Implantado de forma gradual, o NEM mudou a grade da rede pública e privada com os Itinerários Formativos – a parte flexível da matriz. No entanto, alunos e educadores relatam que disciplinas tradicionais foram neglicenciadas, o que prejudica o desempenho no Enem e no vestibular. “Os jovens da rede particular não perderam, pois mantiveram o conteúdo. Os da escola pública têm recebido aulas de maneira solta. Estão perdendo em História, Geografia, Ciência e Biologia, por exemplo”, detalha Ornelas. Em protestos recentes Brasil afora, eles denunciaram que passaram a ter disciplinas desconexas – como RPG e Brigadeiro Caseiro, além de questões na infraestrutura. “Tive eletiva de Cinema. Mas a escola em que eu estudava era periférica, o laboratório de informática sequer funcionava”, narra Flavio Novaes, 19. “Dizem que o NEM tem matérias úteis, como Economia. Acontece que o professor não tem formação nisso, fez só um curso rápido”, observa Nathan Garcez, 19.
Aprovado em 2017 e implementado na era Jair Bolsonaro (PL), o NEM carece agora da sensibilidade da gestão Lula. O ministro da Educação, Camilo Santana, afirma que a preocupação com o Enem 2024 motivou a suspensão do cronograma. Por isso, a pasta cogita ofertar diferentes versões da avaliação. “Se houver necessidade, no final dessa discussão, de ter que fazer dois Enems, nós vamos fazer.”
A pergunta que paira é como driblar as imprecisões que cercam tudo isso. “O desafio se configura tanto para instituições como para estudantes, porque eles terão estudado numa proposta de currículo reformulado, mas prestarão o Enem 2024 não adaptado a essa realidade”, analisa Márcia Cristina Dantas Leite Braz, superintendente de Educação Básica do Instituto Presbiteriano Mackenzie. O exame do próximo ano vislumbrava duas fases: a 1ª avaliaria com questões interpretativas compatíveis com os conteúdos na Formação Geral Básica. “E a 2ª fase teria questões objetivas dissertativas para avaliar os itinerários formativos”, explica.
Decisão em 60 dias
A polêmica suspensão é temporária. Uma definição será tomada em aproximadamente 60 dias, quando o grupo encarregado de discutir o tema concluir seus trabalhos para o MEC. Por ora, estudantes se organizam para o que está por vir. “A preparação para o Enem deve ser a combinação de esforços entre instituições e estudantes, buscando formação sólida e abrangente mesmo diante das incertezas”, considera Luciana Maia, superintendente acadêmica da Faculdade Fipecafi.

Nesse imbróglio, é importante ressaltar que o Enem 2023 segue sem alteração. “Os que farão o exame neste ano seguem com o mesmo tipo de prova dos anos anteriores. A grande discussão é sobre o do ano que vem: se será ajustado ao Novo Ensino Médio ou não”, destaca Gabriel Corrêa, diretor de Políticas Públicas do Todos pela Educação. “Sempre que há uma reforma profunda numa etapa do ensino – que apresenta problemas e o governo sinaliza que fará ajustes -, gera incerteza nas secretarias de Educação, nos profissionais do setor e nos estudantes. Quanto antes o MEC apresentar um encaminhamento, melhor”.
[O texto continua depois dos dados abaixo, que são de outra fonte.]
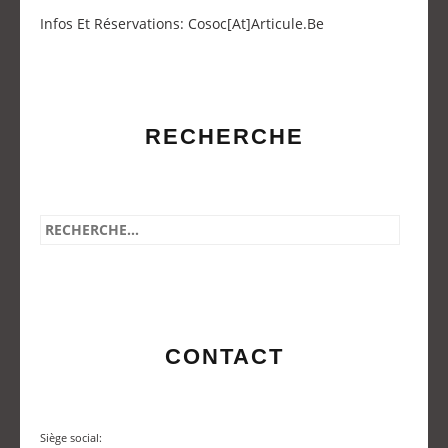
Infos Et Réservations: Cosoc[at]articule.be
RECHERCHE
CONTACT
Siège social:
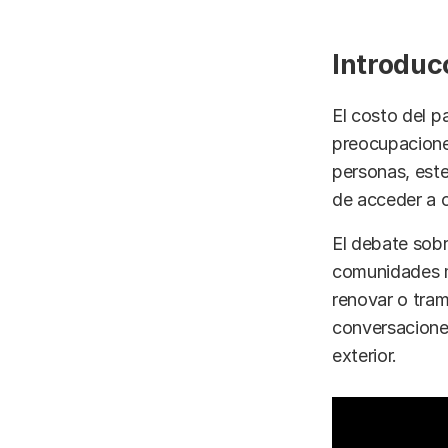
Introduc
El costo del p
preocupacione
personas, este
de acceder a o
El debate sobr
comunidades m
renovar o tram
conversacione
exterior.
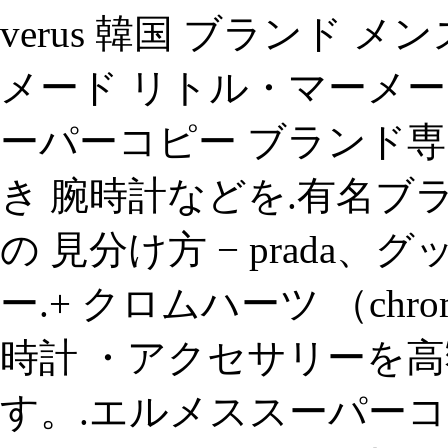
verus 韓国 ブランド メ
メード リトル・マーメー
ーパーコピー ブランド専門
き 腕時計などを.有名ブ
の 見分け方 − prada
ー.+ クロムハーツ （chro
時計 ・アクセサリーを
す。.エルメススーパーコピー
A espera por definições aflige a geração que está na sala de aula. “Essas mudanças só dificultam ainda mais a intenção de ocuparmos o nosso lugar: a universidade pública”, afirma Marina Bonifácio, 19. “É uma negligência educacional”, acrescenta Carlos Vinícius, 19. O temor deles é consequência da reforma, pois o Exame Nacional do Ensino Médio é hoje a principal porta de entrada no ensino superior do Brasil. O teste viabiliza o acesso às instituições públicas e privadas, sendo critério para a conquista de bolsas de estudo e financiamento estudantil do governo federal. “A respeito desse conteúdo de Cimento, que a minha colega citou, precisamos ver qual será o tipo de questão que cairá numa prova sobre uma aula dessa?”, indaga Eduardo Plaza, 18. A educação brasileira beira o desastre.